● SOURCE EXCERPT
_ _ _ _ _ _ _
There is some information encoded in these groups, but by my estimation there are about two people on the planet that intuitively know the publisher or country just from looking at it, and neither of them are well-liked by their friends. But, in any case, the ISBN Institute (it's a thing) publishes the data needed to dasherize an ISBN if one ever feels the urge. --Matthias Winkelmann (talk) 13:43, 9 August 2020 (UTC)

There is https://www.loc.gov/publish/pcn/isbncnvt_pcn.html to hyphenate ISBNs. Guessing the locations of the hyphens is not possible. The blocks have variable lengths in order to have enough numbers for a few large publishers, but also numbers for many small publishers. --Pasleim (talk) 19:40, 10 August 2020 (UTC)
+1 with @Pasleim:, no guessing needed or involved here. And the hyphens are needed and should be kept for many obvious reason already explained. « there are about two people on the planet » I'm pretty sure there is more than 2 librarian/bookseller/publisher/editor on the planet :P
That said, @Matthias Winkelmann: is right and the constraint is indeed wrong and should be corrected (and maybe completed and/or splitted into several simplier constraints to make them more understandable). Could someone located the problem and fix it? edit: the more I look, the more I find errors in this regex (most if not all 979 generate error too). I suggest to adopt a more easier regex, something like 97[89]-\d{1,5}-\d{2,7}-\d{1,6}-\d maybe?
@Matthias Winkelmann: the query does seems to work fine, what is the problem you've seen? I see no result but that's to be expected, no item use this ISBN as a ref, does it?
Cdlt, VIGNERON (talk) 11:49, 24 August 2020 (UTC)
_ _ _ _ _ _ _
● GIVEN TASK 1
Pull out every line of the entries that contains the string "rule", copying each one whole.
_ _ _ _ _ _ _
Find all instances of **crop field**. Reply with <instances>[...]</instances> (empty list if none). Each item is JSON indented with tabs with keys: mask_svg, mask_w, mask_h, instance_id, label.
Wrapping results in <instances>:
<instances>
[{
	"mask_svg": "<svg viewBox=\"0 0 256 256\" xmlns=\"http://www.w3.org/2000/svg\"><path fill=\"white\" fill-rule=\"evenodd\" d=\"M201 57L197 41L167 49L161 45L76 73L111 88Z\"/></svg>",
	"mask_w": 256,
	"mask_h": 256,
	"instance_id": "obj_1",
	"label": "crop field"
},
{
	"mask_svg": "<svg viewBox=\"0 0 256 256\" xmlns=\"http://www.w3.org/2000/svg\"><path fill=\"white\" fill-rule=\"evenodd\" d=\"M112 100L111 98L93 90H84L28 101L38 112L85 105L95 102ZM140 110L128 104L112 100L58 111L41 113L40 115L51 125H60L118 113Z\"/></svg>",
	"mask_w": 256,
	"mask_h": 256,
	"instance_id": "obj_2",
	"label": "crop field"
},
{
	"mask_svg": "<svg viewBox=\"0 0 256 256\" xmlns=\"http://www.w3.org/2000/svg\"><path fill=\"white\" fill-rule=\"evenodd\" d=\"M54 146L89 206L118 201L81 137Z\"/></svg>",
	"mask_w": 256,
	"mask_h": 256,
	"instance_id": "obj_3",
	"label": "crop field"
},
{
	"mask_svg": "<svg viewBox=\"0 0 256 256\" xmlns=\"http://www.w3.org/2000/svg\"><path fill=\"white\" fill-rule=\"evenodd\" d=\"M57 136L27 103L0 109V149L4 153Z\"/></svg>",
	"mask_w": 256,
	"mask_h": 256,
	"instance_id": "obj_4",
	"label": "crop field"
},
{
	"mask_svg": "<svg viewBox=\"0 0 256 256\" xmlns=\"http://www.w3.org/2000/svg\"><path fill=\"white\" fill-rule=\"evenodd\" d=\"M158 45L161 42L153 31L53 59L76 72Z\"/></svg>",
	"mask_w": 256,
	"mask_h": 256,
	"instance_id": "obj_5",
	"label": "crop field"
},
_ _ _ _ _ _ _
● GIVEN TASK 2
In the ISBN discussion, list the occupations joined by slashes in the sentence that begins "I'm pretty sure".

● FULL RESPONSE 1
	"mask_svg": "<svg viewBox=\"0 0 256 256\" xmlns=\"http://www.w3.org/2000/svg\"><path fill=\"white\" fill-rule=\"evenodd\" d=\"M201 57L197 41L167 49L161 45L76 73L111 88Z\"/></svg>",
	"mask_svg": "<svg viewBox=\"0 0 256 256\" xmlns=\"http://www.w3.org/2000/svg\"><path fill=\"white\" fill-rule=\"evenodd\" d=\"M112 100L111 98L93 90H84L28 101L38 112L85 105L95 102ZM140 110L128 104L112 100L58 111L41 113L40 115L51 125H60L118 113Z\"/></svg>",
	"mask_svg": "<svg viewBox=\"0 0 256 256\" xmlns=\"http://www.w3.org/2000/svg\"><path fill=\"white\" fill-rule=\"evenodd\" d=\"M54 146L89 206L118 201L81 137Z\"/></svg>",
	"mask_svg": "<svg viewBox=\"0 0 256 256\" xmlns=\"http://www.w3.org/2000/svg\"><path fill=\"white\" fill-rule=\"evenodd\" d=\"M57 136L27 103L0 109V149L4 153Z\"/></svg>",
	"mask_svg": "<svg viewBox=\"0 0 256 256\" xmlns=\"http://www.w3.org/2000/svg\"><path fill=\"white\" fill-rule=\"evenodd\" d=\"M158 45L161 42L153 31L53 59L76 72Z\"/></svg>",

● FULL RESPONSE 2
librarian
bookseller
publisher
editor